I consider wild foods to be a necessary supplement food for birds. If you watch wild birds you see that their whole lives involve plants and trees; the relationship is inextricable. I feel that we as birdkeepers have an inherent obligation to allow our birds to connect with their instinctive habitat to whatever degree is possible. Watch your bird hold a bee balm flower in its foot and gently nibble each petal and you will know what I mean. It is not always easy to find wild foods, and they must be unsprayed, but even in winter, it is possible. I lavish these foods on my birds whenever I can, really there is no limit:

– unsprayed, bird-safe branches with buds and leaves on them (make sure to check the internet for which vegetation is bird-safe)
– wild fruits like apples, pears, quince, edible berries (no wild cherries)
– herbs and wild plants such as chickweed, clover, dandelion, seeding grasses, violet leaves- flowers including dandelion, bee balm, calendula, violet, red clover, nasturtium, squash blossoms
– pine boughs (no cedar)
– logs with bark (make sure they are not rotting or molded)

WATER:

I use thoroughly tested well water for my birds, but as an alternative, I recommend using high-quality spring water.

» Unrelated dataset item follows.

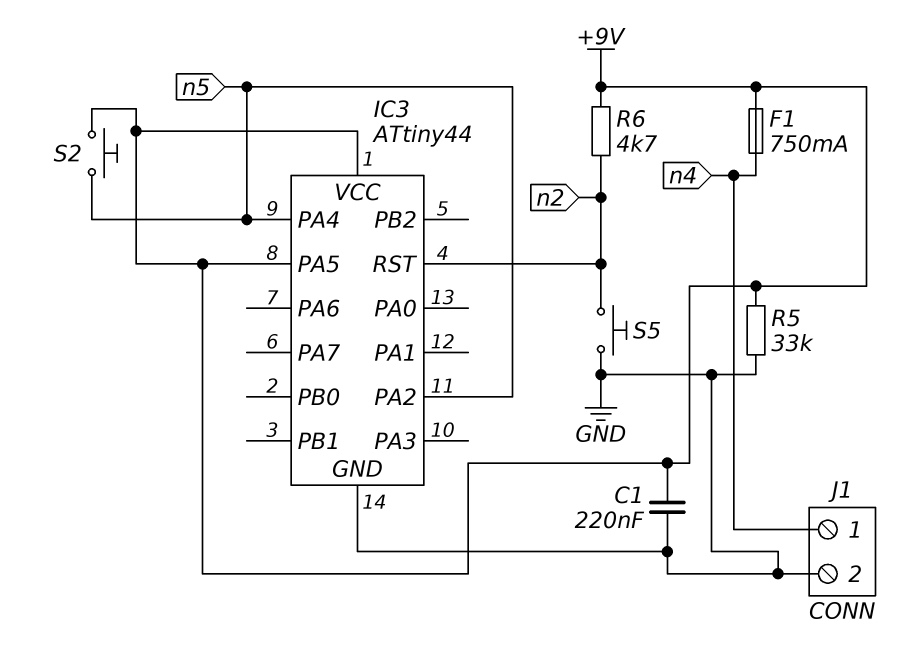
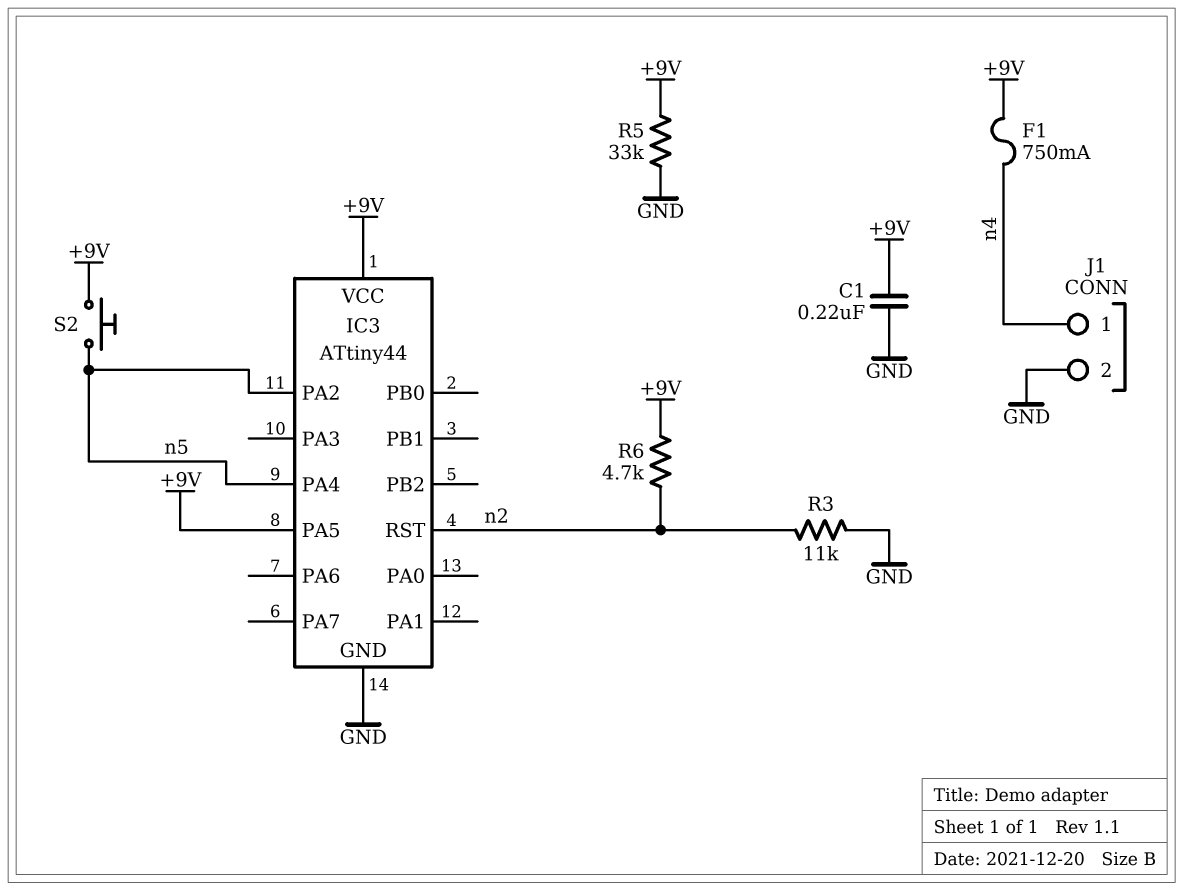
R3: none -> 11k (GND, n2)
S5: button (GND, n2) -> none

It is a good idea to check with the spring water company to make sure they test for contaminants such as heavy metals, giardia, cryptosporidium and other pollutants, all of which add to the toxic load our birds face daily just by living in our environment. Tap water is not a good option for parrots unless it has been determined by lab testing to be free of the above contaminants as well as chlorine. Water should be changed twice per day to avoid the buildup of bacteria from food that gets crusted on birds’ beaks.

BLOODWORK:

When I first began feeding this sprout/mash diet, I had my vet run blood tests on my parrots regularly in order to make sure that all their nutrient levels were within the normal range. They did show normal blood results on this diet, and I have maintained a long term healthy flock on this diet for about twenty years.

CONCLUSION:

Our captive parrots are primarily non-domesticated, which means that their instincts are still based on a life in the wild where the food is fresh, the water is clean, and they can choose which minerals, herbs and foods to consume for self-medication. They know instinctively how to maintain gleaming feathers, supple skin and healthy bodies. By providing them with an abundance of freshly germinated plant foods and brightly colored produce, we respect those instincts to the best of our ability, which is the least we can do in exchange for the privilege of bringing them into our homes.

Lainey Alexander

Disclaimer: These statements have not been evaluated by the Food and Drug Administration, or by any veterinarian. All information, including any product or technique mentioned, is for educational purposes only. None of the information is intended to diagnose or treat any disease.